Begin by utilizing the surfaces function object executed through the command-line. Set up a surfaces file within the system directory as shown below:
/*--------------------------------*- C++ -*----------------------------------*\
========= |
\\ / F ield | OpenFOAM: The Open Source CFD Toolbox
\\ / O peration |
\\ / A nd | Web: www.OpenFOAM.com
\\/ M anipulation |
-------------------------------------------------------------------------------
Description
Writes out values of fields from cells nearest to specified locations.
\*---------------------------------------------------------------------------*/
surfaces
{
type surfaces;
libs ("libsampling.so");
writeControl timeStep;
writeInterval 10;
surfaceFormat vtk;
formatOptions
{
vtk
{
legacy true;
format ascii;
}
}
fields (p U Mode1 Mode2 Mode3 Mode4 Mode5 Mode6 Mode7 Mode8 Mode9 Mode10);
interpolationScheme cellPoint;
surfaces
{
zNormal
{
type cuttingPlane;
point (0 0 0);
normal (0 0 1);
interpolate true;
}
};
};
// ************************************************************************* //
Now, let’s proceed to extract the data using the postProcess utility with the command:
postProcess -func surfaces
Executing this command will generate a file named surfaces within the postProcessing directory, containing the surface field in a vtk file, as shown below:
surfaces/
└── 1
└── zNormal.vtp
This vtk file can be readily opened in ParaView or VisIt for visualization. However, today we will visualize these fields in Python using the PyVista module. PyVista is a powerful tool for 3D data visualization, serving as an interface for the Visualization Toolkit (VTK). With PyVista, one can easily read and extract data from a vtk file. In your Jupyter file, start by importing the module:
import pyvista as pv
Then set the path variables:
PathToSurfaces = 'E:/Blog_Posts/OpenFOAM_POD/TestCase/postProcessing/surfaces/1/'
Files = os.listdir(PathToSurfaces)
Now, extract the VTK file using the PyVista module:
Data = pv.read(PathToSurfaces + Files[0])
grid = Data.points
x = grid[:,0]
y = grid[:,1]
z = grid[:,2]
rows, columns = np.shape(grid)
print('rows = ', rows, 'columns = ', columns)

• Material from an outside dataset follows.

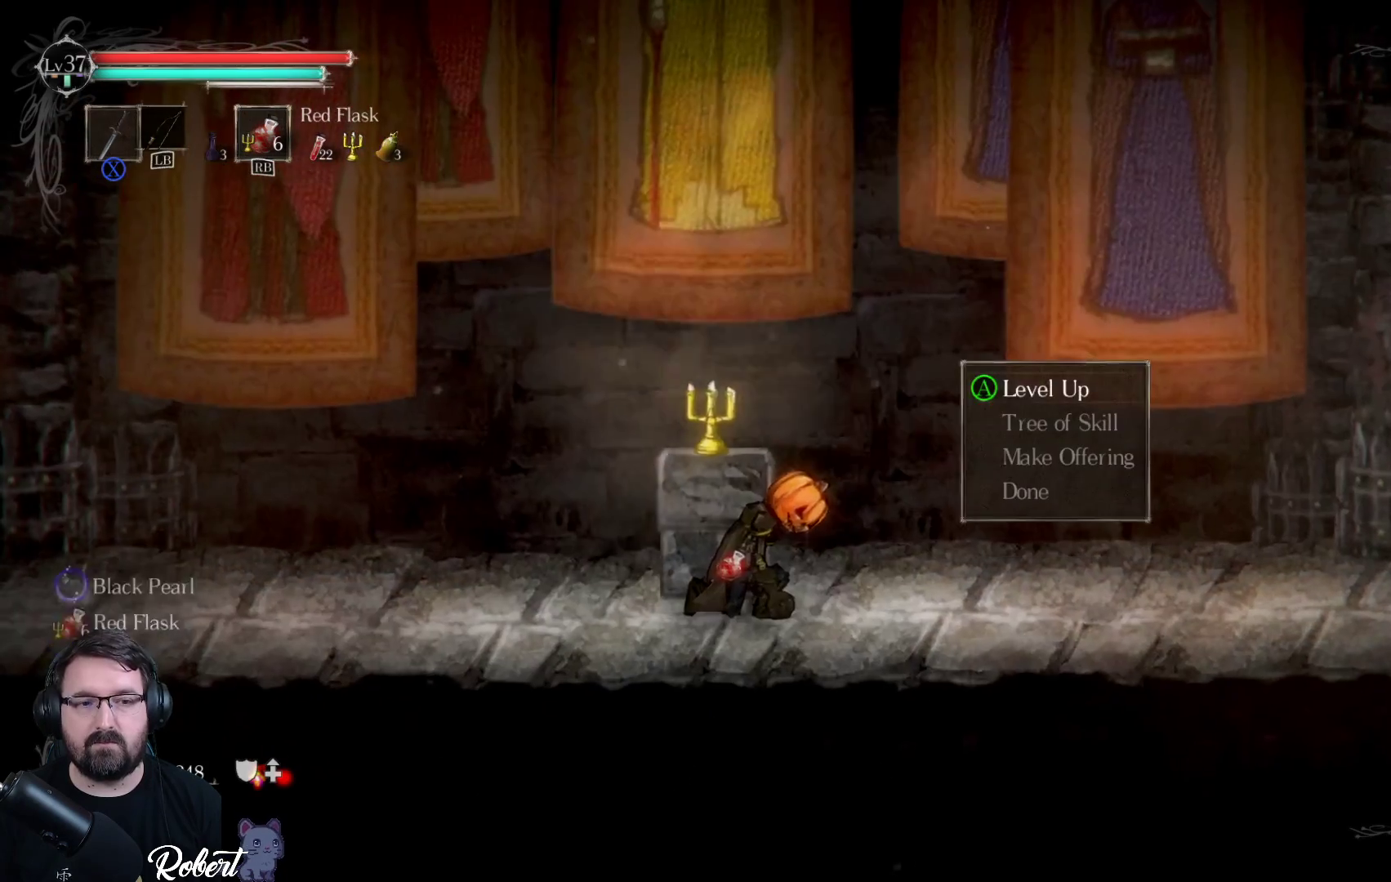
{"buttons": [], "left_stick": "center", "right_stick": "center", "events": []}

Check which arrays are available within this extracted vtk file:
print(Data.array_names)
Output:
['TimeValue', 'p', 'Mode1', 'Mode10', 'Mode2', 'Mode3', 'Mode4', 'Mode5', 'Mode6', 'Mode7', 'Mode8', 'Mode9', 'U']

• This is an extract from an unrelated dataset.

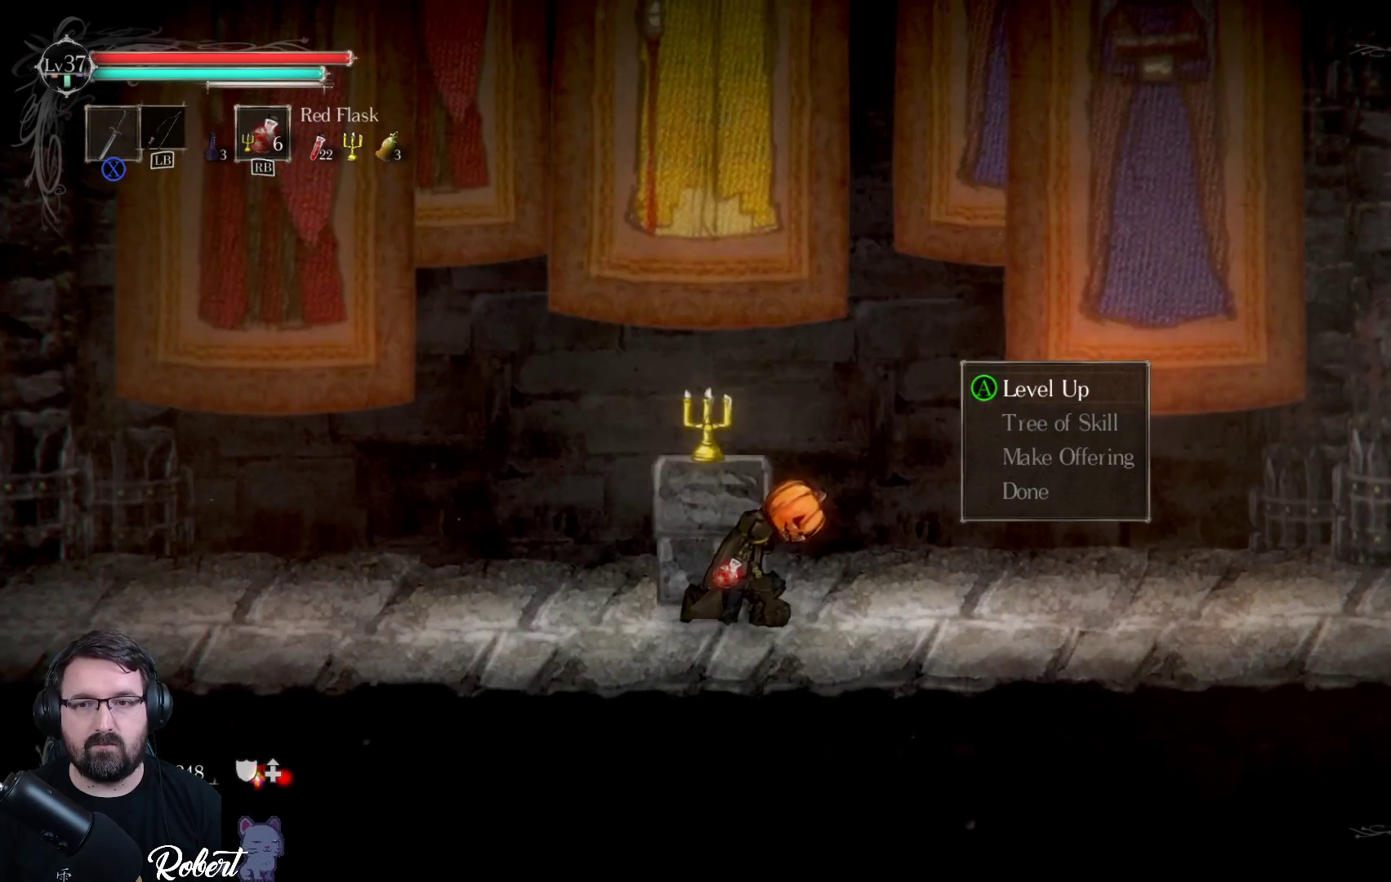
{"buttons": [], "left_stick": "center", "right_stick": "center", "events": [[200, "DPAD_DOWN", "down"], [267, "DPAD_DOWN", "up"], [400, "DPAD_DOWN", "down"], [500, "DPAD_DOWN", "up"]]}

Extract the POD modes from the Data:
Mode1 = Data['Mode1']
Mode2 = Data['Mode2']
Mode3 = Data['Mode3']
Mode4 = Data['Mode4']
Mode5 = Data['Mode5']
Mode6 = Data['Mode6']
Mode7 = Data['Mode7']
Mode8 = Data['Mode8']
Mode9 = Data['Mode9']
Mode10 = Data['Mode10']
Then simply plot the POD modes, their respective amplitudes, and modal energy using normal matplotlib routines. The results should show up as follows:
POD Modes
Mode Amplitudes
Modal Energy
In conclusion, Proper Orthogonal Decomposition (POD) presents a powerful technique for extracting dominant flow structures and reducing computational complexity in fluid dynamics simulations. Through this article, we’ve navigated the process of setting up a POD analysis using OpenFOAM and Python, from preprocessing to visualization.
In our next article, we’ll delve deeper into the application of POD utilizing surface extraction data from OpenFOAM. Stay tuned as we explore advanced techniques for extracting valuable insights from fluid flow simulations.
Until then, happy coding and happy simulating!